Write out the entire listing below exactly as it appears, minus any pictures.
+++
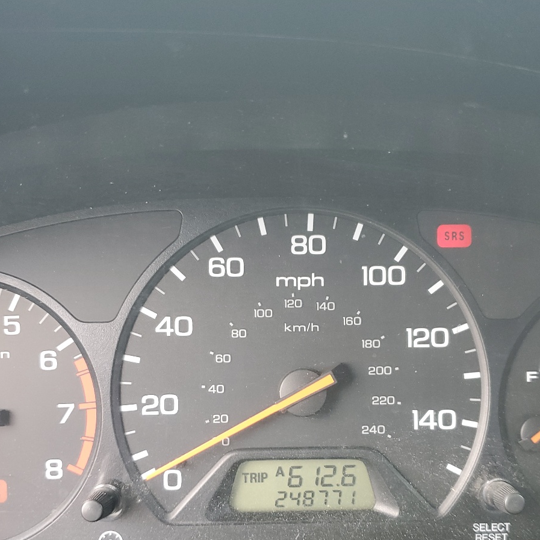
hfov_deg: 40.9
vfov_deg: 40.6
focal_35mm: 41
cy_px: 341
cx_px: 292
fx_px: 724
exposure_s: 1/60.2
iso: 63
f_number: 1.5
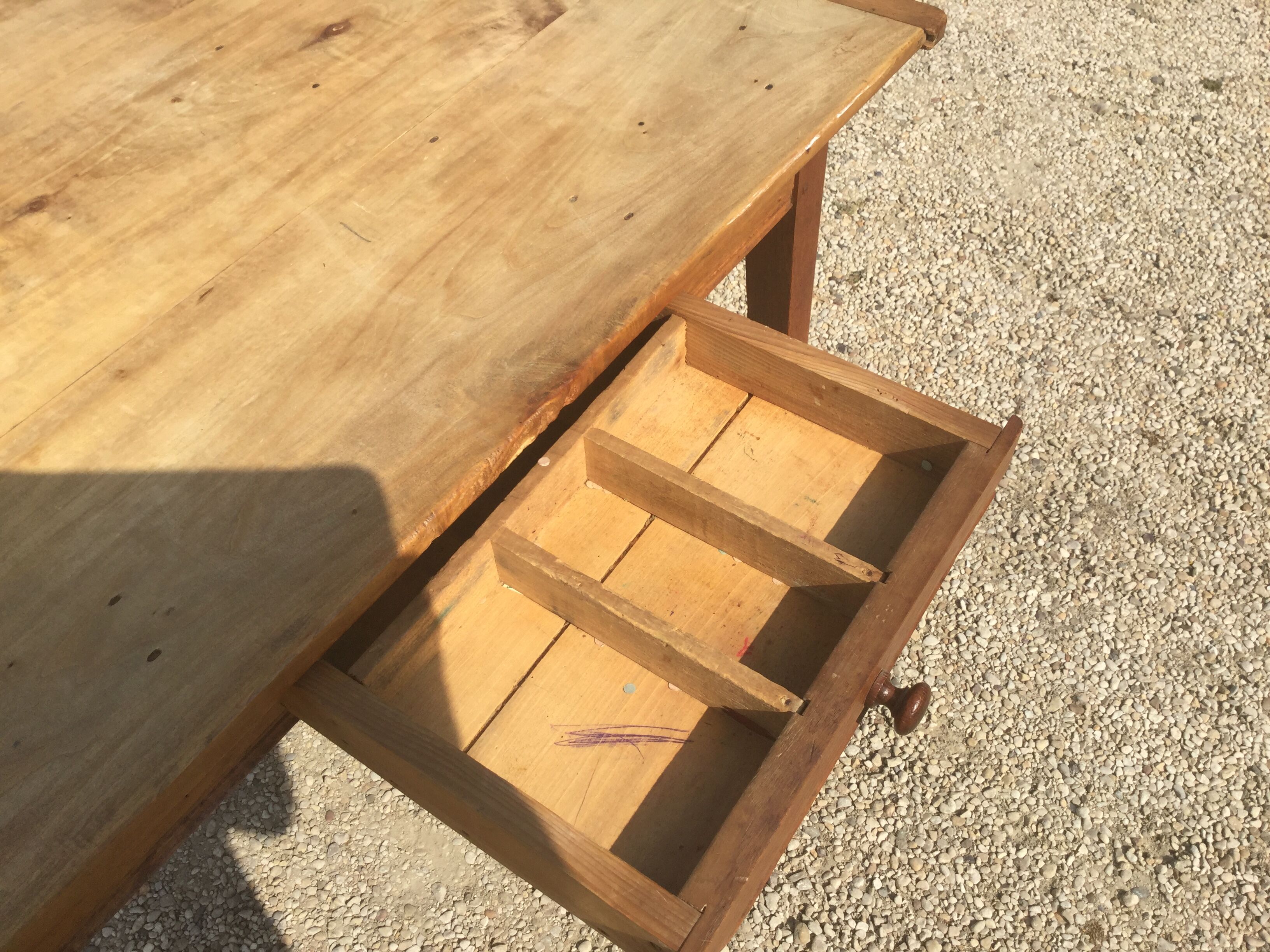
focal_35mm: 31
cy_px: 476
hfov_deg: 58.4
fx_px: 1137
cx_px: 635
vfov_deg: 45.4
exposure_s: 1/1597
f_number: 2.4
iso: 25
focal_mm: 3.3
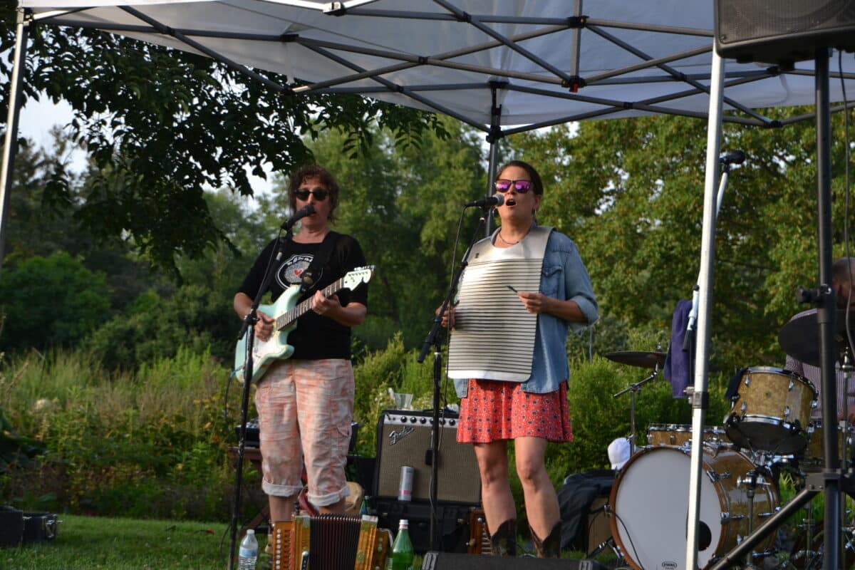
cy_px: 285
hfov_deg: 19.5
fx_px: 2494
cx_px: 428
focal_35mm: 105
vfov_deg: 13.0
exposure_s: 1/500
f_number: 5.6
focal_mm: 70
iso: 320
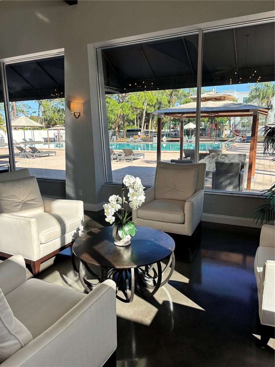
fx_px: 275
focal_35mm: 26
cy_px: 184
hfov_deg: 53.1
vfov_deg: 67.3
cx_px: 138
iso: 50
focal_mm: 5.96
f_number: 1.6
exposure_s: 1/626
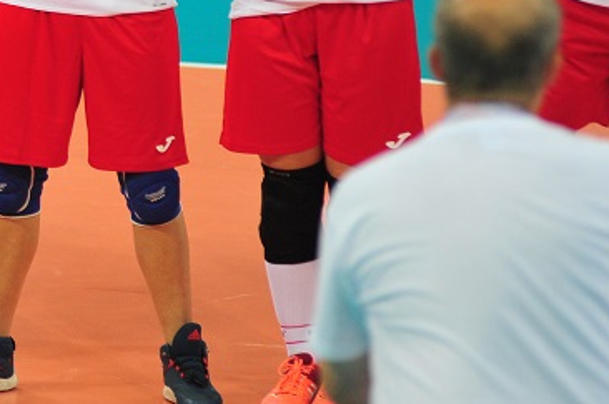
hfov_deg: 3.7
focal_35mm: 560
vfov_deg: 2.4
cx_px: -141
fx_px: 9461
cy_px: -87
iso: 1600
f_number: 4
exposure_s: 1/640
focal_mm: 200
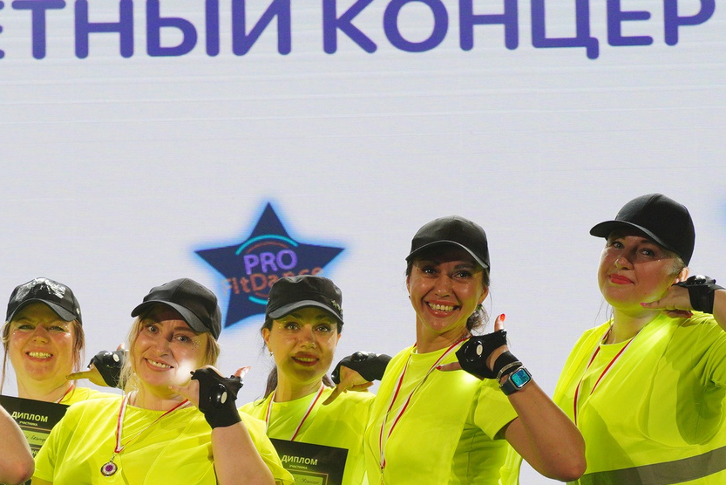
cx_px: 220
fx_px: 2602
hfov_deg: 15.8
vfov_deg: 10.5
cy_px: 558
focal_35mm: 129
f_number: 3.5
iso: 640
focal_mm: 42
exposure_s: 1/160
+++
# YOUR SOLUTION
hfov_deg: 40.9
vfov_deg: 40.6
focal_35mm: 41
cy_px: 341
cx_px: 292
fx_px: 724
exposure_s: 1/60.2
iso: 63
f_number: 1.5
focal_35mm: 31
cy_px: 476
hfov_deg: 58.4
fx_px: 1137
cx_px: 635
vfov_deg: 45.4
exposure_s: 1/1597
f_number: 2.4
iso: 25
focal_mm: 3.3
cy_px: 285
hfov_deg: 19.5
fx_px: 2494
cx_px: 428
focal_35mm: 105
vfov_deg: 13.0
exposure_s: 1/500
f_number: 5.6
focal_mm: 70
iso: 320
fx_px: 275
focal_35mm: 26
cy_px: 184
hfov_deg: 53.1
vfov_deg: 67.3
cx_px: 138
iso: 50
focal_mm: 5.96
f_number: 1.6
exposure_s: 1/626
hfov_deg: 3.7
focal_35mm: 560
vfov_deg: 2.4
cx_px: -141
fx_px: 9461
cy_px: -87
iso: 1600
f_number: 4
exposure_s: 1/640
focal_mm: 200
cx_px: 220
fx_px: 2602
hfov_deg: 15.8
vfov_deg: 10.5
cy_px: 558
focal_35mm: 129
f_number: 3.5
iso: 640
focal_mm: 42
exposure_s: 1/160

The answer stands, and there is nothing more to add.